My background is centered around music. I currently hold down four part-time music jobs, and it is exhausting. I am traveling between jobs, which can be 2+ hours of commuting on some days. I go to 2-3 weekday jobs each day, plus a Sunday church gig, and have gigs or extra accompanying work (recordings, recitals, rehearsals, choral concerts) on nights and weekends. I also have two small children that I don't get to see much due to working all the time.
I taught for three years in two different public school districts (two schools each) and it was exhausting. As an INFJ, teaching felt more like performing to me than performing (if that makes sense). Huge classes and putting out fires meant my anxiety would be through the roof on a daily basis.
I have been playing piano since I was six. I competed through high school, majored in it in college, and studied it some more for post-graduate work. I currently have no benefits with any of my jobs, the pay is low and barely covers daycare, and music programs are getting cut right and left in our state. I left the teaching positions partly because the writing was on the wall about where the programs were headed, and they were cut a year or two after I left. I was a good teacher, but I was left with the feeling of "what have I gotten myself into?" about a week into each school year. I am also a good accompanist, and accompany for several schools, but every accompanying position I take ends with me substituting for the music teachers when they find out I can take their classes (INFJs are nothing if not competent and reliable). I am substituting for the next month in four classes while the high school choir director I play for listens to individual voices. Every day. For a month. For no extra pay. And this isn't the first choir director that has used me.

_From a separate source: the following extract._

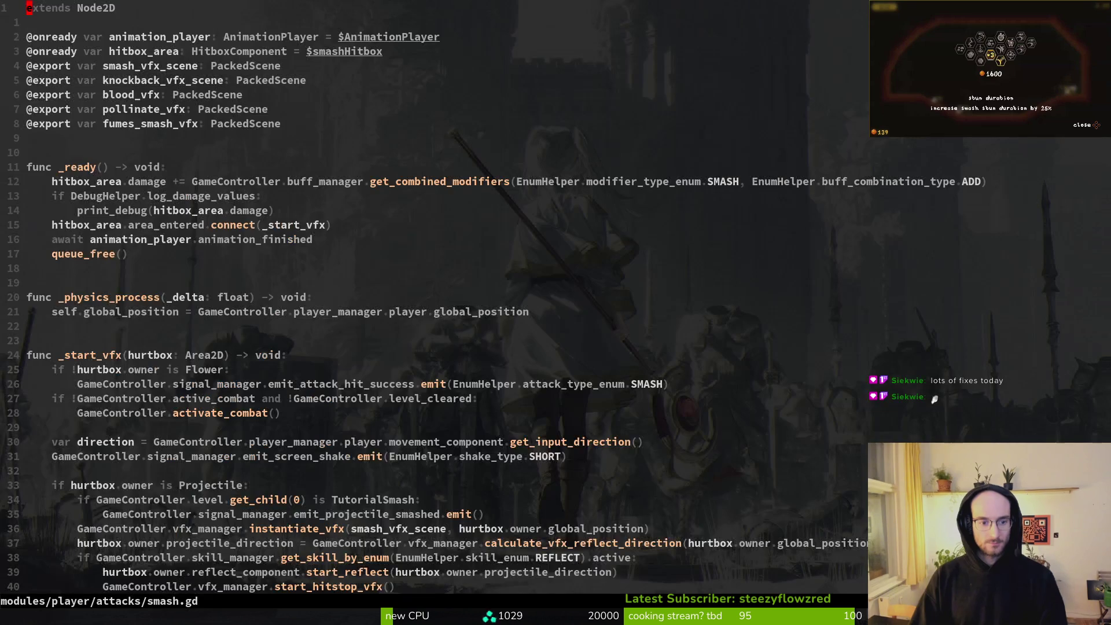
key("ctrl+d")
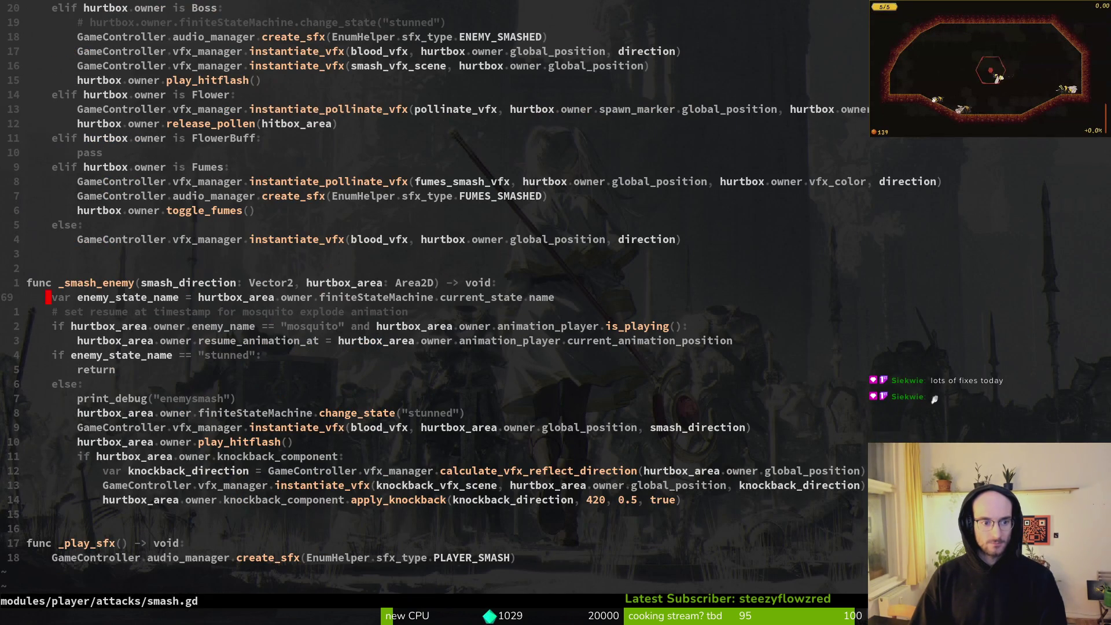
key("j")
key("j")
key("j")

I would love to find a different line of work, but this is all I have ever known. When you have been training to do something since the first grade, you have understandable hesitations to leave it! I loved the security, benefits, and salary of the teaching position, but I am nowhere near the extrovert personality needed to head large music classes.
Has anyone else out there quit teaching or quit the arts to do something else? Does anyone have suggestions about another line of work? I can tell you that "doing what you love" isn't paying the bills. I am grateful to at least be a working musician when so many of my friends are struggling for work, but I think I have exhausted all aspects of making money through music. Frankly, I want to love music in general instead of resenting it, and I think I need to disengage from the work aspect of it to find that love again.
I have experience in dealing with different personalities and learning styles, clerical work, maintaining a music library, etc. through teaching. I had part-time jobs working different aspects of agriculture, as a veterinary assistant, and waitressing. I really liked the alone time when I did clerical work. Any INFJs love clerical work, or would I get tired of it? I miss my kids and would probably love a 9-5 job.